Texto do documento:
---
A Justiça mais cara do mundo - JOSÉ CASADO

O GLOBO - 12/07


Custo da Justiça no Brasil é recorde. Brasileiros pagam muito por uma burocracia 
cuja característica é a lentidão, com 70% de congestionamento nos tribunais


Dias atrás, Ricardo Lewandowski, presidente do Supremo Tribunal Federal, atravessava o
restaurante quando ouviu uma voz feminina: — Ô, ministro! Ele parou, sorriu e estendeu a 
mão para a mulher na mesa: “Olá, como vai?” Ela respondeu ao gesto: “Parabéns. 
A sociedade brasileira congratula Vossa Excelência pelo julgamento do mensalão e 
por aumentar os próprios benefícios agora nesse momento social tão importante...” 
Lewandowski percebeu a ironia, manteve o sorriso, e seguiu.

A cena está na rede. Tem valor simbólico sobre a percepção coletiva do alto 
custo e da baixa eficiência da administração da Justiça, no debate sobre o 
tamanho da burocracia que a sociedade pode e/ou deseja sustentar.

O Brasil mantém a Justiça mais cara do planeta, comprovam os pesquisadores Luciano 
Da Ros, da Universidade Federal do Rio Grande do Sul, e Matthew M. Taylor, da 
American University, que mapeiam as mudanças no sistema judicial a partir da 
redemocratização do país.

O Poder Judiciário consome anualmente 1,3% do Produto Interno Bruto, ou 2,7% de tudo que 
é gasto pela União, pelos estados e municípios. Significa uma despesa anual de 
R$ 306,35 (US$ 91,2) no bolso de cada um dos 200 milhões de habitantes. Esse nível 
de gasto com o Judiciário só é encontrado na Suíça, cuja população é 25 vezes menor 
e a renda, cinco vezes maior.

O custo brasileiro aumenta quando somado o orçamento do Ministério Público, que 
não dá transparência às suas despesas. Vai a 1,8% do PIB, o equivalente a 
R$ 87 bilhões (US$ 26,3 bilhões). Supera o orçamento de metade dos estados. 
É o dobro das obras contratadas pelo governo federal, até abril, nas áreas de 
Transportes, Saneamento, Habitação e Urbanização.
---
Conteúdo dos dados:
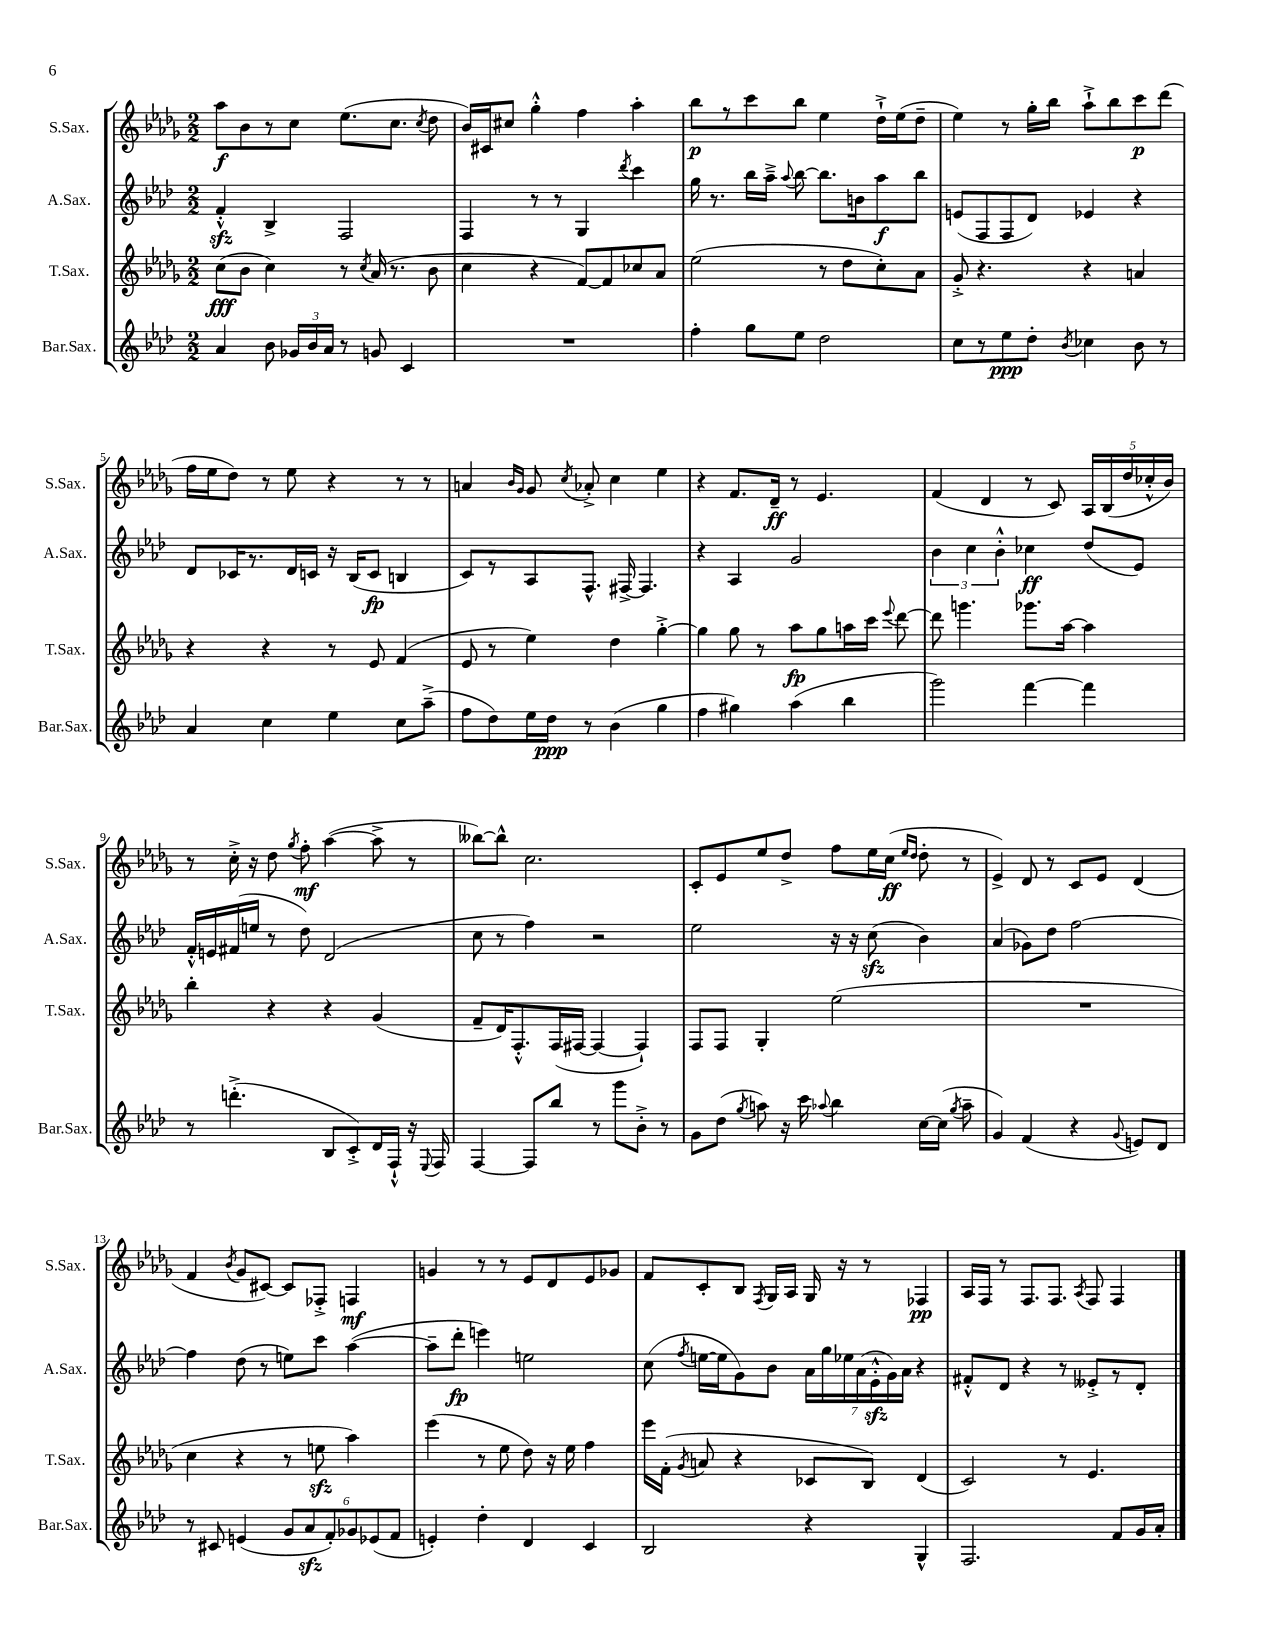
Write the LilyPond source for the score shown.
---
Exercício escrito: Por favor, extraia do texto sobre o custo da Justiça no Brasil o trecho que vai de "O Poder Judiciário" até "metade dos estados.", sem alterar nenhuma palavra.

Resposta escrita:
O Poder Judiciário consome anualmente 1,3% do Produto Interno Bruto, ou 2,7% de tudo que 
é gasto pela União, pelos estados e municípios. Significa uma despesa anual de 
R$ 306,35 (US$ 91,2) no bolso de cada um dos 200 milhões de habitantes. Esse nível 
de gasto com o Judiciário só é encontrado na Suíça, cuja população é 25 vezes menor 
e a renda, cinco vezes maior.

O custo brasileiro aumenta quando somado o orçamento do Ministério Público, que 
não dá transparência às suas despesas. Vai a 1,8% do PIB, o equivalente a 
R$ 87 bilhões (US$ 26,3 bilhões). Supera o orçamento de metade dos estados.